Le texte est abrupt et la conséquence d’une absence de mention expresse s’avère fatale : l’inexistence juridique, avec toutes ses incidences qui sont multiples.

Le juge ne sera d’aucun secours pour le copropriétaire dont le lot, lot transitoire ou composé d’un droit de jouissance privatif, n’a pas bénéficié d’une mise en conformité.

Les clauses du règlement de copropriété sont valables tant qu’elles n’ont pas été jugées réputées non-écrites, selon la jurisprudence la plus constante, encore récemment rappelée.

Le juge ne pourra ni annuler ce qui n’a pas été mis en place, ni corriger le règlement ou même interpréter un texte de loi qui est, par sa rédaction, d’une rare limpidité.

Les moyens d’action pour remédier à cette inexistence juridique paraissent complexes à élaborer.

Le syndic est ainsi face à un risque quasi-certain de responsabilité contractuelle s’il ne porte pas la question de la mise en conformité à l’ordre du jour de l’assemblée générale dans le délai imparti par la loi, dans le cas où cela serait préjudiciable à un ou plusieurs copropriétaires.
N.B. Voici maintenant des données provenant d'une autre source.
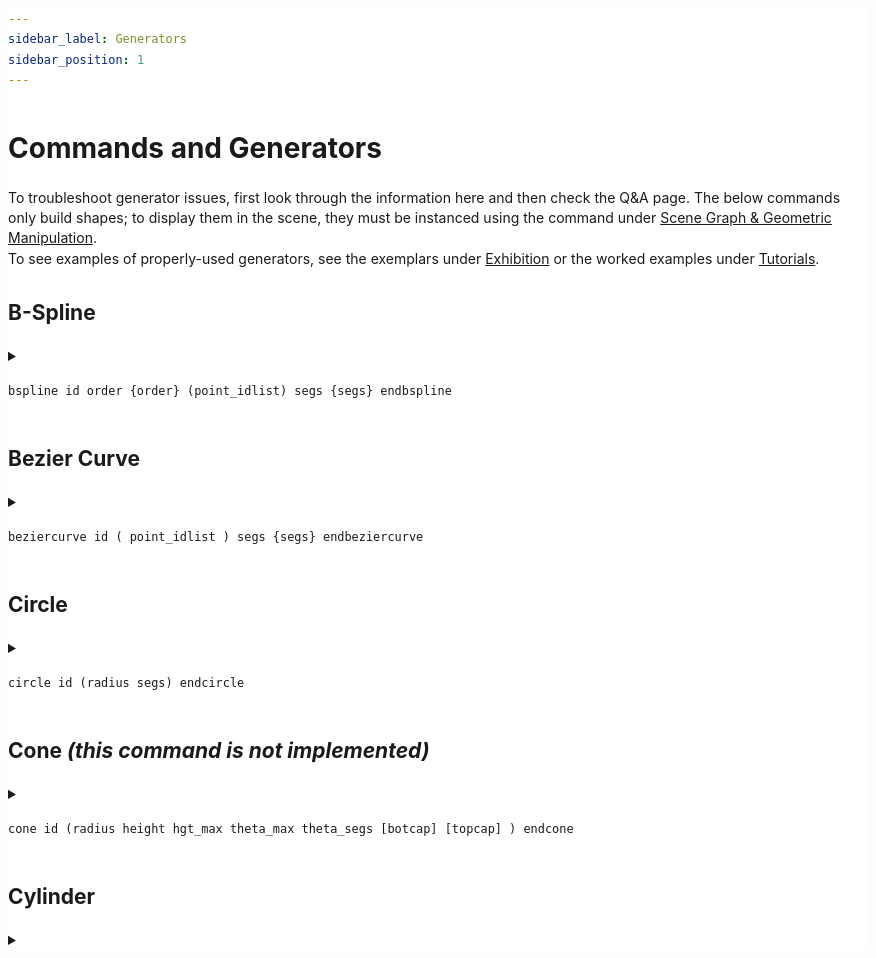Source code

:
 ```yaml
---
sidebar_label: Generators
sidebar_position: 1
---
```


# Commands and  Generators
To troubleshoot generator issues, first look through the information here and then check the Q&A page. The below commands only build shapes; to display them in the scene, they must be instanced using the command under [Scene Graph & Geometric Manipulation](docs/lang-ref/manipulation). <br /> To see examples of properly-used generators, see the exemplars under [Exhibition](/blog) or the worked examples under [Tutorials](/docs/tutorial/user).

## B-Spline

<details><summary>

```
bspline id order {order} (point_idlist) segs {segs} endbspline
```

</summary></details>

## Bezier Curve
<details><summary>

```
beziercurve id ( point_idlist ) segs {segs} endbeziercurve
```

</summary></details>

## Circle
<details><summary>

```
circle id (radius segs) endcircle
```

</summary></details>

## Cone *(this command is not implemented)*
<details><summary>

```
cone id (radius height hgt_max theta_max theta_segs [botcap] [topcap] ) endcone
```

</summary></details>

## Cylinder
<details><summary>
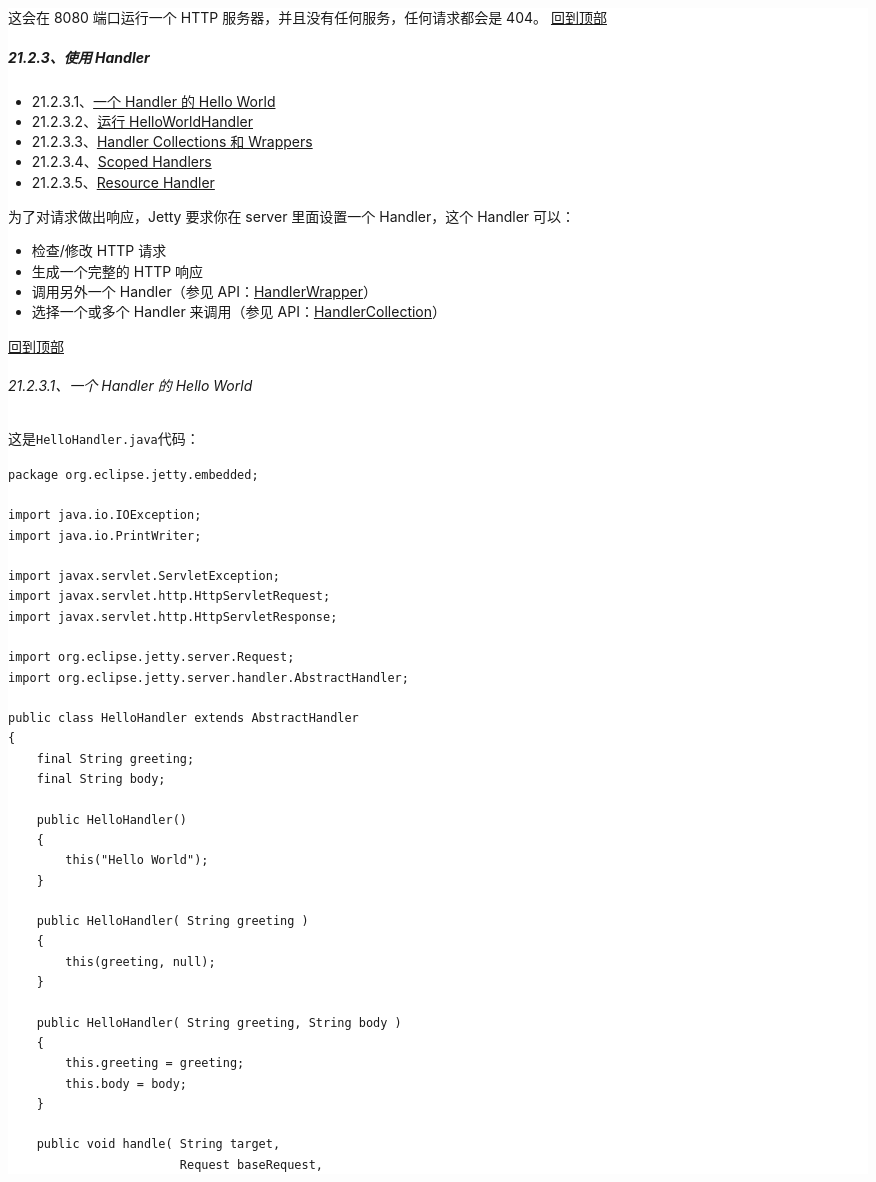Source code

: 这会在 8080 端口运行一个 HTTP 服务器，并且没有任何服务，任何请求都会是 404。
[回到顶部](#top)
<br>

<span id="2123使用handler"></span>

##### 21.2.3、使用 Handler

- 21.2.3.1、[一个 Handler 的 Hello World](#21231一个handler的hello-world)
- 21.2.3.2、[运行 HelloWorldHandler](#21232运行helloworldhandler)
- 21.2.3.3、[Handler Collections 和 Wrappers](#21233handler-collections和wrappers)
- 21.2.3.4、[Scoped Handlers](#21234scoped-handlers)
- 21.2.3.5、[Resource Handler](#21235resource-handler)

为了对请求做出响应，Jetty 要求你在 server 里面设置一个 Handler，这个 Handler 可以：

- 检查/修改 HTTP 请求
- 生成一个完整的 HTTP 响应
- 调用另外一个 Handler（参见 API：[HandlerWrapper](http://www.eclipse.org/jetty/javadoc/9.4.6.v20170531/org/eclipse/jetty/server/handler/HandlerWrapper.html)）
- 选择一个或多个 Handler 来调用（参见 API：[HandlerCollection](http://www.eclipse.org/jetty/javadoc/9.4.6.v20170531/org/eclipse/jetty/server/handler/HandlerCollection.html)）

[回到顶部](#top)
<br>

<span id="21231一个handler的hello-world"></span>

###### 21.2.3.1、一个 Handler 的 Hello World

这是`HelloHandler.java`代码：

```
package org.eclipse.jetty.embedded;

import java.io.IOException;
import java.io.PrintWriter;

import javax.servlet.ServletException;
import javax.servlet.http.HttpServletRequest;
import javax.servlet.http.HttpServletResponse;

import org.eclipse.jetty.server.Request;
import org.eclipse.jetty.server.handler.AbstractHandler;

public class HelloHandler extends AbstractHandler
{
    final String greeting;
    final String body;

    public HelloHandler()
    {
        this("Hello World");
    }

    public HelloHandler( String greeting )
    {
        this(greeting, null);
    }

    public HelloHandler( String greeting, String body )
    {
        this.greeting = greeting;
        this.body = body;
    }

    public void handle( String target,
                        Request baseRequest,
```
Par ailleurs, certains syndicats de copropriétaires vont sans doute refuser de voter cette mise en conformité.

Dans ce cas, le syndic sera très probablement exonéré de sa responsabilité, mais à charge pour lui de démontrer qu’il a exercé son devoir de conseil le mieux possible, ce qui suppose qu’il ait averti expressément les copropriétaires des incidences graves d’un défaut de conformité.

L’effort de clarification qu’a voulu le législateur a ainsi pour effet de contraindre le syndic à un véritable effort de pédagogie sur des notions juridiques qui ne sont pas toujours d’une très grande simplicité et d’une application parfois délicate.

Le métier de syndic a ceci de passionnant qu’il nécessite une perpétuelle adaptation aux nouveaux textes, mais le législateur devrait tout de même prendre conscience qu’il ne cesse de lui ajouter ces dernières années des obligations avec des enjeux considérables, sur des sujets souvent complexes qui nécessitent de se former… et dans des délais parfois inutilement courts.